Viviamo in anni difficili e anche per gli artisti, soprattutto giovani emergenti, il rallentamento, se non il blocco forzato, dei rapporti sociali creato dalla pandemia covid-19, dalle guerre e dalla crisi economica ha rappresentato e rappresenta un ostacolo. Il programma ARP ha da sempre lavorato promuovendo viaggi formativi, ma con questa formula vuole spingersi oltre e tentare di valicare non solo le frontiere geografiche, ma anche quelle emotive.
Si è pensato che un progetto che partisse dall’analisi dell’idea di contemporaneo offrisse un terreno fertile per tornare a dialogare, confrontarsi, opporsi e condividere.

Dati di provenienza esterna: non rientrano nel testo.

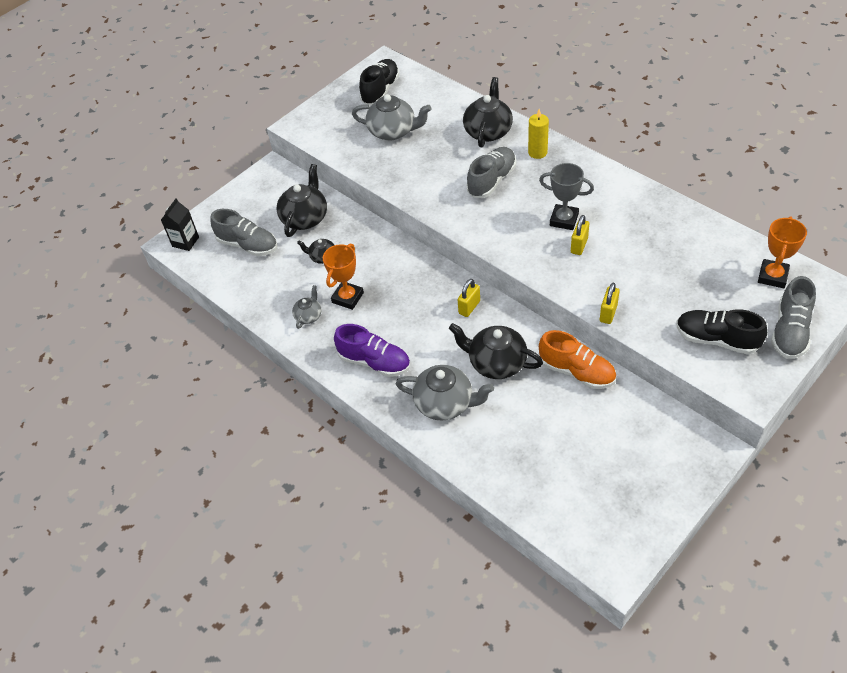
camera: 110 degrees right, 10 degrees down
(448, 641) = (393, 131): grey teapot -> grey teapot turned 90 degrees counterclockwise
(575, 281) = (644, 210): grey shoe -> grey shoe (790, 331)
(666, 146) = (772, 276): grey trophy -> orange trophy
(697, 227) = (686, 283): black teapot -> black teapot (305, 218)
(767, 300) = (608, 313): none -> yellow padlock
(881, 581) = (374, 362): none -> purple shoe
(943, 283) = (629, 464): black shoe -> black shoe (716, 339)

Le giovani artiste selezionate Samela Balazi, Beatrice Caruso, Cheriese Dilrajh, Anna Martynenko e Mirino Mwandiambira e la curatrice Azzurra Pizzi, provengono da paesi Europei, Balcanici e Africani.
La giuria che le ha selezionate è composta da Alessandra Atti Di Sarro, Simone Ciglia e Carlotta Sylos Calò.
Al workshop Hic et Nunc n.2 intervengono tra gli altri Angelo Capasso, Simone Ciglia, Heidi Erdmann, Carlotta Sylos Calò, Matteo Piccioni e Alessandra Troncone, con la cura di Alessandra Atti Di Sarro.
La giuria composta da Alessandra Atti Di Sarro, Simone Ciglia e Carlotta Sylos Calò ha scelto i giovani vincitori che arriveranno a Roma a fine settembre per partecipare al workshop che indagherà la nozione di contemporaneo. Sfoglia qui i profili dei vincitori.
ARP è il programma di scambi culturali e formativi nell’ambito delle arti visive, ideato e promosso dal Centro di Documentazione della Ricerca Artistica Contemporanea Luigi Di Sarro, con il contributo di MAECI – Ministero degli Affari Esteri e della Cooperazione Internazionale e di Media Aid Onlus e con la collaborazione di Rainbow Media NPO.